Scenes are the center of all writing, and dialogue is the white-hot moment of a scene. Here’s six things to use to make your dialogue drive your storytelling.

1. Keep the commonplace out. Our conversations are full of lines line “Fine, and how are you?” or “Hello,” or “How ya doing?” A real slice of real life, but they don’t have enough energy to keep readers wondering what will happen next. Dialogue builds drama as its main mission.

2. Be sure to hear the silence. Good dialogue includes lines where nobody’s speaking, but you can see something happen. A strong statement from one person in the conversation, met by silence. “He listened to the bacon fat hardening in the pan,” would be an example.

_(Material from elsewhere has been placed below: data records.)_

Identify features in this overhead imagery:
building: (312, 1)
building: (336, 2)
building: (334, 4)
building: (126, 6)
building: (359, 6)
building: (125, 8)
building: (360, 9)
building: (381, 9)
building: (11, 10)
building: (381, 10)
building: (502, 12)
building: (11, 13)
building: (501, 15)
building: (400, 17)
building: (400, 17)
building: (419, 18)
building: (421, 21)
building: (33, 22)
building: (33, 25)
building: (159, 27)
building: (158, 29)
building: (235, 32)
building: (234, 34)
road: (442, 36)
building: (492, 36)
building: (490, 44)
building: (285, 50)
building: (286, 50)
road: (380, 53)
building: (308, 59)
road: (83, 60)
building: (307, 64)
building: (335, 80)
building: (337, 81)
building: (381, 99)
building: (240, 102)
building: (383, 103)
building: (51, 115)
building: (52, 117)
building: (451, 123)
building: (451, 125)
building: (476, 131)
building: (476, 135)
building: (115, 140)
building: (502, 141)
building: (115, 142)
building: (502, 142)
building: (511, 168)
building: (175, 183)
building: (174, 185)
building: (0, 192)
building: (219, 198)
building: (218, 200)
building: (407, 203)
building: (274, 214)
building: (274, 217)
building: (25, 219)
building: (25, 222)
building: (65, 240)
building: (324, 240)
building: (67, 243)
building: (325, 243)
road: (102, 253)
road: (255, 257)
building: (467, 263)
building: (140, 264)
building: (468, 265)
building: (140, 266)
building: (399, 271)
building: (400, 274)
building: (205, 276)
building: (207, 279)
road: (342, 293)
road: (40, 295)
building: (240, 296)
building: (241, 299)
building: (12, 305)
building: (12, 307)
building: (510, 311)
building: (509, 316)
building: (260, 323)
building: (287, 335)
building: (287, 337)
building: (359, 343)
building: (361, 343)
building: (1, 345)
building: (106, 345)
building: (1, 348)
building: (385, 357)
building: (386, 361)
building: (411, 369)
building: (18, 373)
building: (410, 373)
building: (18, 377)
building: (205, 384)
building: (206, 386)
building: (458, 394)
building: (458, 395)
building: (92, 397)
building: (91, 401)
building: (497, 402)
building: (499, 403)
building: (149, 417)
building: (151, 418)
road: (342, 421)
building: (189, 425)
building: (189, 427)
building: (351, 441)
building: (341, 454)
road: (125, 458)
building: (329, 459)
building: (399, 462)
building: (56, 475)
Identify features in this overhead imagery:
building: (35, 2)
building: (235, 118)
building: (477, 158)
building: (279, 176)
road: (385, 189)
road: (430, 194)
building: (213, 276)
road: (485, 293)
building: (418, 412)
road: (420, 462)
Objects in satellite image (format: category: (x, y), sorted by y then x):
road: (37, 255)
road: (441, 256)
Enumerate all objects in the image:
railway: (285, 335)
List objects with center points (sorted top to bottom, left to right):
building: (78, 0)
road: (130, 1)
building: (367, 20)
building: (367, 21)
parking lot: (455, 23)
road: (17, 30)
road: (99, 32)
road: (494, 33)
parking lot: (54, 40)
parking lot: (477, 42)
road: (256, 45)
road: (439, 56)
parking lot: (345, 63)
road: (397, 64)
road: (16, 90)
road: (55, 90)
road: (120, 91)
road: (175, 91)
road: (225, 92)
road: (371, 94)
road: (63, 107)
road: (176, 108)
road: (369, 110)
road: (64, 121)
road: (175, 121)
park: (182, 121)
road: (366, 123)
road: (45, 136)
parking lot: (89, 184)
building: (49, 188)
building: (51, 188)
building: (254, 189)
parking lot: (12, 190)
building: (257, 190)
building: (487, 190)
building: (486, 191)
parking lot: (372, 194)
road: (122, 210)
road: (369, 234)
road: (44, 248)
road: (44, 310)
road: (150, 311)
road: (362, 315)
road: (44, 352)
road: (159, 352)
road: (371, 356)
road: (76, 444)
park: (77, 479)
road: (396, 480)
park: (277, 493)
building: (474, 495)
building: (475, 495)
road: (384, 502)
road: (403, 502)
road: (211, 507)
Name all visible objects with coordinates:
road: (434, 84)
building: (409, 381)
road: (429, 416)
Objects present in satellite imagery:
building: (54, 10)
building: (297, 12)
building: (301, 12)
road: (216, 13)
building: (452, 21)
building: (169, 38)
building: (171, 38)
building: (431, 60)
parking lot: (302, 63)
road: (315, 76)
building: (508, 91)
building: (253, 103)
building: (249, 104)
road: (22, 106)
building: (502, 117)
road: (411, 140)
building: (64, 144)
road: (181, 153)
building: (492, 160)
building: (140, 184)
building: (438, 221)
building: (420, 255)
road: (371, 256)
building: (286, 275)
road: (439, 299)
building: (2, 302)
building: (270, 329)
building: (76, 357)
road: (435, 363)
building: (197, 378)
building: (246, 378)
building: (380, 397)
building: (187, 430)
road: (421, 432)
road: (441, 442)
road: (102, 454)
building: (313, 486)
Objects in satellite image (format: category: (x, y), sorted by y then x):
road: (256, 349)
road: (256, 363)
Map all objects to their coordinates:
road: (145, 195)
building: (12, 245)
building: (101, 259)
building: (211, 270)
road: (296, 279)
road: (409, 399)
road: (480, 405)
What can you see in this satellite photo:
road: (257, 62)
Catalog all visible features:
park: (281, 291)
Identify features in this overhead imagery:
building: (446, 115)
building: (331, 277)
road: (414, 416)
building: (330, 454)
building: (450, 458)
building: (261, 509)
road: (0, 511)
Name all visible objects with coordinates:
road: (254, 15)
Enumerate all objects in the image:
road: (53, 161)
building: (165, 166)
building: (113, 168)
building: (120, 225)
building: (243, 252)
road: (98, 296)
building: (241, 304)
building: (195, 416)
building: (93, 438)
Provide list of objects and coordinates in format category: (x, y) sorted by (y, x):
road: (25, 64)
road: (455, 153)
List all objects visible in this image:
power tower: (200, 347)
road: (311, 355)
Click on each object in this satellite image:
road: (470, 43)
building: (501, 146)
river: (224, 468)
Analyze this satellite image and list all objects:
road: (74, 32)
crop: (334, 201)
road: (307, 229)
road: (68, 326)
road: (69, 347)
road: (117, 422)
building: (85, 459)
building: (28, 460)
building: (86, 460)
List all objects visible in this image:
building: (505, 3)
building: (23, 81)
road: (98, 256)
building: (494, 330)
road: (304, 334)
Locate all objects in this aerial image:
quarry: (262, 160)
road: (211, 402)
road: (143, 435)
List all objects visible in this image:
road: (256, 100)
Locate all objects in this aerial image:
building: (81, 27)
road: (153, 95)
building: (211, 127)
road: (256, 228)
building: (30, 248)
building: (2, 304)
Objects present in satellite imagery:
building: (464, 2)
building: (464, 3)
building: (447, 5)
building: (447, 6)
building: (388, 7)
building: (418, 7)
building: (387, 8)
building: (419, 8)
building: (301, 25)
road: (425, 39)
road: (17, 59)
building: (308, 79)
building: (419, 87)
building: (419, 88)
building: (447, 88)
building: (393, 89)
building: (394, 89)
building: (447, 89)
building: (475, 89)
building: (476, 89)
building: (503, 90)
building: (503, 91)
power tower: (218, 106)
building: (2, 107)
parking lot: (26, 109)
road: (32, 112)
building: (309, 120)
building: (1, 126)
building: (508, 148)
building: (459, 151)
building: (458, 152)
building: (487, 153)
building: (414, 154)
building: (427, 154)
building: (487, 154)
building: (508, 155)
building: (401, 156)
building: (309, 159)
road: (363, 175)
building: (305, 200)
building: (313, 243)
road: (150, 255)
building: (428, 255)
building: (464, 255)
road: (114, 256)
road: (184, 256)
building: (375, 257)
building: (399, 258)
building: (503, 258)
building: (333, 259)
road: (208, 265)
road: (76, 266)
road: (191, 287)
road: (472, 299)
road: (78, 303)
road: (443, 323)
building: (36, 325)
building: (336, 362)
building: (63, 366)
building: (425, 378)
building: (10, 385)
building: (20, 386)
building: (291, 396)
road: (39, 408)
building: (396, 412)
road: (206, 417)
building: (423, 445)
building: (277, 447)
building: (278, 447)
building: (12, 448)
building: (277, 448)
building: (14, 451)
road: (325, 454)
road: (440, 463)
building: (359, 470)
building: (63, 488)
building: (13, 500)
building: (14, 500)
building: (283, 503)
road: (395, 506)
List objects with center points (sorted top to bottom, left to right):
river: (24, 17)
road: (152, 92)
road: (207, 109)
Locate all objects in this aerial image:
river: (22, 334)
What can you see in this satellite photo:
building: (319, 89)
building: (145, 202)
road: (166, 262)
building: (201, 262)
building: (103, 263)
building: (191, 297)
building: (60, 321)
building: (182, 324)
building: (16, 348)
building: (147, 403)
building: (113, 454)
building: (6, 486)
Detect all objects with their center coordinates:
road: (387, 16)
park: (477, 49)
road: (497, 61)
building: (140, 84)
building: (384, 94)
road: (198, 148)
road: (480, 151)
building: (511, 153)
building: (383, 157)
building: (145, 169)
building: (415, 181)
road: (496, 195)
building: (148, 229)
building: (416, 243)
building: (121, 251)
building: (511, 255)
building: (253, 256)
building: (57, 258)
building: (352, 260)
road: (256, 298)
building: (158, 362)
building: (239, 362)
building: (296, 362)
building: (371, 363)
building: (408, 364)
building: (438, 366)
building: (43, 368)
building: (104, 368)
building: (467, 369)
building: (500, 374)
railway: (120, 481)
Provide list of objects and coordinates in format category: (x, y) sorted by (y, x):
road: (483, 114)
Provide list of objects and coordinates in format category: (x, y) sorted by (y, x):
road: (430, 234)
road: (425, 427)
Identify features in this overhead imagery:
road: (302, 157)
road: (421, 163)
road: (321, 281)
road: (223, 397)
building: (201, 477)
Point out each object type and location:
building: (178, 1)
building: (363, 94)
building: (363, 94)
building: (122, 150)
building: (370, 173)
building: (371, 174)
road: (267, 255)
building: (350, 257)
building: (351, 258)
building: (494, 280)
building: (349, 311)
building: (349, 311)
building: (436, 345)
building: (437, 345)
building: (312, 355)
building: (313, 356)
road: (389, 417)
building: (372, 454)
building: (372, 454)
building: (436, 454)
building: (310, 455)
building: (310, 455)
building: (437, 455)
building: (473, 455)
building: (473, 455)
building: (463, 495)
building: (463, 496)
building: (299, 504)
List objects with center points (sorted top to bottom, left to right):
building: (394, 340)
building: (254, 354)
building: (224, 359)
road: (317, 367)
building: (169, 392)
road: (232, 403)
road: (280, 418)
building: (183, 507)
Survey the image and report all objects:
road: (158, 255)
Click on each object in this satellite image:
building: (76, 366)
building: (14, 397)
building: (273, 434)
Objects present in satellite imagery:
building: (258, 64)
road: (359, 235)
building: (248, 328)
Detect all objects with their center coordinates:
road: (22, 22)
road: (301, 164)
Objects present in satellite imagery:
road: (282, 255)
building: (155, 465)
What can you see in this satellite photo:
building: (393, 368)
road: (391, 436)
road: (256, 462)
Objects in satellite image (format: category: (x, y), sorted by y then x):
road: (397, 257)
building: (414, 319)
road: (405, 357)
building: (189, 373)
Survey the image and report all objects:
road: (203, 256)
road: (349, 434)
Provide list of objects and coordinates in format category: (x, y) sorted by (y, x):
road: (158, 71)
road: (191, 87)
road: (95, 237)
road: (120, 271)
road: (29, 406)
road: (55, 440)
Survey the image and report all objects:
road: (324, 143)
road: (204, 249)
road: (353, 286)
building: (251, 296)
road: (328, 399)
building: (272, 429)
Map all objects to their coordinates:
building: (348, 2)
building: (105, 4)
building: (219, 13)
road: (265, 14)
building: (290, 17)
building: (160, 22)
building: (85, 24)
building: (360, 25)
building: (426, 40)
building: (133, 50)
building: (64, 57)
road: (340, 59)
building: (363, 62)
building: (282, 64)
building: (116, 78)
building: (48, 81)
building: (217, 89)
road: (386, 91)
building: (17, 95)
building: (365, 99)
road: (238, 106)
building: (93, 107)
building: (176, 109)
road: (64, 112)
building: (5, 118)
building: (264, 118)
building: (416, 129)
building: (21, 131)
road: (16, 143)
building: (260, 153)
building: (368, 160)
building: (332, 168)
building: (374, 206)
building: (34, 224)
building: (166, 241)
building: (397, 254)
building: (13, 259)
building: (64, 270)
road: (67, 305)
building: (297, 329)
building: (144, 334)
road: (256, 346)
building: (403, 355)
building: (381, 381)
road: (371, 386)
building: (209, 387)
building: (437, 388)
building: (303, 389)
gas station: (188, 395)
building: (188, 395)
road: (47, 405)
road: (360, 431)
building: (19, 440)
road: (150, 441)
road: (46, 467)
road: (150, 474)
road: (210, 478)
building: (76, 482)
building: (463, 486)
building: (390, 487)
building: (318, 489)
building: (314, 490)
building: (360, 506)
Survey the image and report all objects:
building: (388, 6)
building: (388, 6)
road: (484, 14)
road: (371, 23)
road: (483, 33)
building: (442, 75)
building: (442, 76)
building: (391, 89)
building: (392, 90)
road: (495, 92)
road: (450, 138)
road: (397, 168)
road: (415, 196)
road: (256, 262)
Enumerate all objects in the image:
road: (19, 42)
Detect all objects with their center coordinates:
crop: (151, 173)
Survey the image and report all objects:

3. Encourage conflict. People who agree don’t make for riveting subjects. You can move from disagreement to argument, and then to flat-out fighting. Not every patch of dialogue needs to be a battle, of course. But look for it, or allow the confrontation to flow out of character oppositions. Bonus: you can use an argument to give a small dose of exposition. Exposition is dialogue can become invisible, not calling attention to the necessary but energy-sapping backstory.


4. Let the camera roll. Write longer in a scene than you believe you should. You will have the chance to trim it later on, but keep that lift of energy flowing. Take things the wrong way, and let your characters misunderstand each other. Go too far, let their energy rise.

5. Vary character voices. So many ways to do this: have characters drop words to speak in fragments. Use a verbal tic like “If you ask me…” or “Here’s the thing…” at the start of lines. Have a character be a chronic interrupter. Or uncertain, using “I don’t know.” Infer dialects with the way you build lines. “Is the talking finished right now?” suggests a non-English speaker.

6. Use beats within scenes, around your character tags. For example, when you use a character’s name as in “Henry said,” then add “pushing the broom in short stabs at the concrete.” A great way to use dialogue to convey emotion. Keep me ready to listen by keeping me inside the scene, watching as well as hearing.